I really really really really want to see this functionality!

I'm happy to have the test that is run be a script. Yes, I'll write it specifically for this purpose! For a start, because I'll want it to for speed reasons do an incremental build, but if that fails then I'll want to do make clean and then try a full build rather than give up.

Also, I'd like to be able to run different tests depending on what kind of merge was done. In particular, I'd like to be able to run more thorough tests at a corner, once it's been proven that merges in both directions give the same result. Or perhaps only run tests at the corners, not at every step along each edge. Or only test on horizontal increments (my local changes), not vertical ones (upstream changes). Or vice versa.

Or maybe test merge conflict resolutions more. (that can/should also be done manually before the "contiinue")

All that is best done, I think, by passing an argument to the script. If it's actually a script name then it can be an explicit argument. If it's arbitrary shell commands then maybe it's better put into an environment variable.

I suggest the following values: PROBE HINC VINC CORNER CONFLICT

brucehoult avatar Oct 08 '18 03:10 brucehoult

One more thing.

It is unfortunately the case that a merge that succeeds textually can fail more extensive tests (compilation, running a test suite) because of a bad commit in either the local changes (of course not in mine) or upstream master.

This is, alas, all too common in for example the llvm repository.

I wrote a script specifically to sanity check every commit in master before running a huge git-imerge rebase of a local branch from llvm/clang 3.6.0 (Feb 2015) to llvm 6.0.0 (March 2018) and found literally hundreds of bad versions in upstream. In once case I recall several dozen commits in a row (before a bad commit was reverted).

Some of the bad commits made clang fail to compile. Some of them made it fail to build HelloWorld. Some of them made the resulting HelloWorld fail to work.

The worst was one commit that created a clang that infinite looped when trying to build HelloWorld. That was unexpected.

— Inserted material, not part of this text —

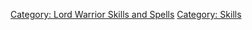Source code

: [Category: Lord Warrior Skills and
Spells](Category:_Lord_Warrior_Skills_and_Spells "wikilink") [Category:
Skills](Category:_Skills "wikilink")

So, there should be a way to blacklist commits from both branches. The user should be able to given an initial blacklist obtained by other means, and git-imerge should update the blacklist if other bad commits are found.

A text file with one commit hash per line is probably a good way to do this. The script of course should load this into a Python set.

If an HINC or VINC merge fails tests then the corresponding commit from the original branch should be tested and blacklisted if it fails. (or CORNER, if it runs more extensive tests than the HINC and VINC leading to it).

brucehoult avatar Oct 08 '18 03:10 brucehoult

Here's an interesting example I hit just now.

Commit https://github.com/llvm-project/llvm-project-20170507/commit/52b1e2e91ee removed a virtual function called enableMultipleCopyHints() from a header file and all implementations of it from various back ends.

Our out of tree backend has an implementation of this function. Of course everything merged fine, but now it won't compile: " marked ‘override’, but does not override".

An ideal version of git-imerge would find the commit in our backend that introduces this function (and therefore does not compile), and then find the commit in master that removes it. Both by bisection, of course.